Not since Wendell Willkie (a former Democrat and one-time FDR campaign contributor) has the Republican Party made the mistake of bestowing its presidential nomination upon someone with so much contempt for the party base.
McCain defined the last gasps of his 2000 battle with George W. Bush by trashing evangelical leaders in a desperate attempt to gain traction with moderate voters in states that haven’t voted Republican since the Rubik’s Cube era. He followed that up by not immediately squelching John Kerry’s overtures that he join him on the Democratic ticket in 2004.
Having been a registered Republican since the day I turned 18, I have seen the GOP put up some awful candidates for president; all of them received my vote but the only one I truly regretted voting for was McCain.
Not that I would have under any circumstances supported Barack Obama, my conscience weighed heavy on me while standing inside the voting booth as I contemplated voting for the Constitution Party slate or the petitioned ticket of Ron Paul and Barry Goldwater, Jr. (who appeared on the Louisiana ballot without their consent).
However, I justified pressing the button for McCain as a technical vote for the bottom-half of the GOP ticket (the same logic I employed in voting for Bush-Quayle in 1992). But in light of the manner McCain has conducted himself since 2008, not even Sarah Palin’s shared presence could get me to reenact that vote today.
Though his candidacy was marginalized by the party establishment, I was hoping J.D. Hayworth would have knocked McCain out in the party primary in 2010. It’s easier to rotate a clod out while it’s hard to change out a permanent fixture.
After posing as a conservative, promulgating insincere rhetorical gems such as “build the danged fence” and receiving assistance from the woman his top aides savaged in leaks and “make up all” interviews, McCain reverted to old form as the most prominent Republican critic of conservative Republicans.

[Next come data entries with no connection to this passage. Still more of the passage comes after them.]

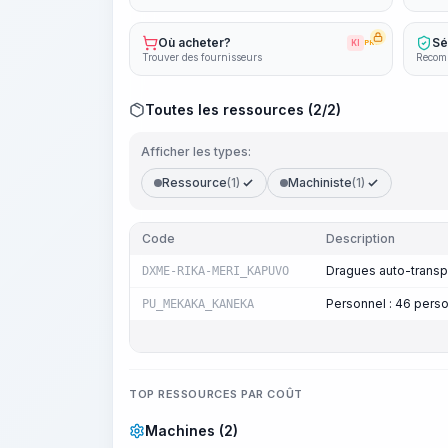
Où acheter?
Sé
KI
PRO
Trouver des fournisseurs
Recomm
Toutes les ressources (2/2)
Afficher les types:
Ressource
(1)
Machiniste
(1)
Code
Description
Dragues auto-transp
DXME-RIKA-MERI_KAPUVO
Personnel : 46 per
PU_MEKAKA_KANEKA
TOP RESSOURCES PAR COÛT
Machines (2)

My first hope is that McCain will choose not to run as he will turn 80 before election day.
Though this is probably the main reason why he will seek another term as he has nothing else to do but bask in the limelight of established media and feel important.
Also his departure from the public eye means his media-star wanna be potty-mouthed daughter Meghan will finally slip into the political oblivion she would have never emerged from had her father not been the kind of man she decried Congressman Mark Sanford for being.

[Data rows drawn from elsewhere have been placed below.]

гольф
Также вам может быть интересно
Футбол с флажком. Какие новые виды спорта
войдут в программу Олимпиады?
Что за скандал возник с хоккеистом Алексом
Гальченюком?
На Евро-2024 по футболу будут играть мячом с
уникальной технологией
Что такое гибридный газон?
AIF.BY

So McCain will most likely stand for re-election in 2016.
My second hope is that conservatives will leave him alone.
Now unless you didn’t read the first 500 words of this column and just skipped to this part, go back and read it. For those who have been reading from the beginning, allow me to explain this seeming logical incongruity.
McCain will be on the ballot in a presidential election year. Being a former party nominee (with my grudging consent), any full-scale attempt to dislodge him from office during a primary will turn into a media circus, transforming an Arizona US Senate primary into a national campaign and further highlighting the divisions within the GOP.
At a minimum it will be an enormous waste of money spent by grassroots activists in a near hopeless campaign when that money could be better channeled in winnable house and senate primaries in other states. One stodgy establishment politician is not worth a dozen new constitutional conservatives.
At worst, McCain is defeated and he becomes a martyr paraded around by the Democrats much like how Republicans exploited the primary defeat of Joe Lieberman to make the other party look foolish and extreme.
And I do not want to give McCain any excuse to hit the Sunday morning shows touting his “former colleague and good friend from New York” in the general election, or worse yet at the Democratic convention.
Rather than challenge McCain in the primary, conservatives should hit him where it will really hurt by fielding a TEA Party independent in the Arizona general election to ensure McCain behaves throughout the general election.
Out of pure necessity, McCain should be tolerated yet ignored to the point he is consumed by cobwebs. Not one red cent should be wasted on giving him the attention he craves via support or opposition.
McCain should be treated as relevant of a figure in this party as Walter Mondale is across the aisle.